Rus kökenli LockBit, “hizmet olarak fidye yazılımı” (RaaS) modeli aracılığıyla uluslararası bir suç örgütüyle işbirliği yapıyordu. Grup, kötü amaçlı yazılımını uluslararası finans grupları ve hukuk firmalarından okullar ve tıbbi tesislere kadar çok çeşitli hedefleri felç etmek için kullanan, dağınık bir bilgisayar korsanları ağına kiralıyordu. Sonrasında LockBit genellikle kurbanlar tarafından ödenen fidyenin yüzde 20’si kadar bir komisyon alıyordu.
LockBit’in 2023’ün başlarında İngiltere’nin posta servisi Royal Mail’e yaptığı saldırı grubun dikkatleri üzerine çekmesine neden olurken, Kasım ayında Çin’in en büyük bankası olan Industrial and Commercial Bank of China’nın finansal hizmetler koluna yaptığı saldırı finans dünyasında şok etkisi yarattı. Aynı ay, Boeing’den çalındığı iddia edilen tonlarca veri, havacılık grubunun fidye ödemeyi reddetmesinin ardından internete sızdırılmıştı.

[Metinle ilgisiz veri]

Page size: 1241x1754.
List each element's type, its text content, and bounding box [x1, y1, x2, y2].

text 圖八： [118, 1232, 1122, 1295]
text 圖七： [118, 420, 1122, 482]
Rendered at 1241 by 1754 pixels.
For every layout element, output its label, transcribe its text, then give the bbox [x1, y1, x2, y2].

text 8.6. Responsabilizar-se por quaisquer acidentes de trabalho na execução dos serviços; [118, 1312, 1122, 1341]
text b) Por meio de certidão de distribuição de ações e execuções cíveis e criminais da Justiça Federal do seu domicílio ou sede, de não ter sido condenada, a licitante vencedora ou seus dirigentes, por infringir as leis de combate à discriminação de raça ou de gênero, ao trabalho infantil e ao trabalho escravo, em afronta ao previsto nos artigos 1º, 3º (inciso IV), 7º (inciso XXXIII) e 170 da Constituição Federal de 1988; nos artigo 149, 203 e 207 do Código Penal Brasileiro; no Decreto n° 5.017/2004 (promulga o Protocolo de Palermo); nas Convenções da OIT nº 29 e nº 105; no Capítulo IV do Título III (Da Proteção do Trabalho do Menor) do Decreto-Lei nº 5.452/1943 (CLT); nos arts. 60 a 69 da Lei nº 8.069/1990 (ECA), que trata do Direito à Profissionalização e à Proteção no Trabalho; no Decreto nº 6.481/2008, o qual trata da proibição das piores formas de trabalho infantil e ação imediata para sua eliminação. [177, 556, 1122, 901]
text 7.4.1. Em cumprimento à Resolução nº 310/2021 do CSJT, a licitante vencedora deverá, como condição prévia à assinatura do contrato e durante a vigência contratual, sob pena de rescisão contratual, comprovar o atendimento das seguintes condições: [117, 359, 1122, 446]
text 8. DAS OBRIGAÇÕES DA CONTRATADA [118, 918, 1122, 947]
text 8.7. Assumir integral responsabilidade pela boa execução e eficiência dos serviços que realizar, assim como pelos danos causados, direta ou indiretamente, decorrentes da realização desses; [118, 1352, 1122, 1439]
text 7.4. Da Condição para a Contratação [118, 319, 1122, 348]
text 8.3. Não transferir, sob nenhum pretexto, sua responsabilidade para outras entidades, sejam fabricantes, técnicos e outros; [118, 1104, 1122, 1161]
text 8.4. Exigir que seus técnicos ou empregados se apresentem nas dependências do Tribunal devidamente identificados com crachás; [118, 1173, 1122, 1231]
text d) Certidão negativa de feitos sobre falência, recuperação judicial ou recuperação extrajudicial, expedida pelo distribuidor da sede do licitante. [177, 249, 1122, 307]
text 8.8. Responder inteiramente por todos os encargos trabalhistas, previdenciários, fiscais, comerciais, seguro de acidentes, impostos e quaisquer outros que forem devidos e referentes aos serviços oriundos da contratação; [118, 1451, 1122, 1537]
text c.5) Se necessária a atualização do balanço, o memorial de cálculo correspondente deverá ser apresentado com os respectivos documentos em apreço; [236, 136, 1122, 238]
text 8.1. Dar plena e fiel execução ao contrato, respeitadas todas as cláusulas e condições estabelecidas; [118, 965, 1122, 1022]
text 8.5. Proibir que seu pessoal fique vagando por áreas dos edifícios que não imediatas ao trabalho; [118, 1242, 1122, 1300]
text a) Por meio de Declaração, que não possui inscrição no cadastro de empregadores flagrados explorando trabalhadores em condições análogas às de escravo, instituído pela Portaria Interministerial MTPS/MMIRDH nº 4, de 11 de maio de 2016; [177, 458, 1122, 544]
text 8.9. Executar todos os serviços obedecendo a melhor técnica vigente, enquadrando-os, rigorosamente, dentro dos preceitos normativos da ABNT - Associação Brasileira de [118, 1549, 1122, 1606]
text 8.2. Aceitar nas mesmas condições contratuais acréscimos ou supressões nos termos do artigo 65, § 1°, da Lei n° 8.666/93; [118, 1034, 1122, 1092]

Grup o kadar büyük bir şöhrete sahip oldu ki, bazı hackerlar bir promosyonun parçası olarak LockBit’in logosunu dövme yaptırmak için 1.000 dolar ödeme aldı
Siber güvenlik şirketi Sophos’un küresel saha CTO’su Chester Wisniewski, ilk olarak 2019’da ortaya çıktığına inanılan LockBit’in son iki yılda “en üretken fidye yazılımı grubu” haline geldiğini söyledi. “Saldırılarının sıklığı ve ne tür bir altyapıyı sakatlayacaklarına dair bir sınırlarının olmaması, onları son yılların en yıkıcıları haline getirdi” dedi. “Grubun faaliyetlerini sekteye uğratan ve bağlı kuruluşları ile tedarikçileri arasında güvensizlik tohumları eken her şey kolluk kuvvetleri için büyük bir kazançtır.”
Bununla birlikte Wisniewski, “grubun altyapılarının büyük bir kısmının hala çevrimiçi olduğunu” sözlerine ekleyerek, bilgisayar korsanlarının kolluk kuvvetlerinin tam kontrolü altına alınması için hala yapılması gereken işler olduğunu belirtti.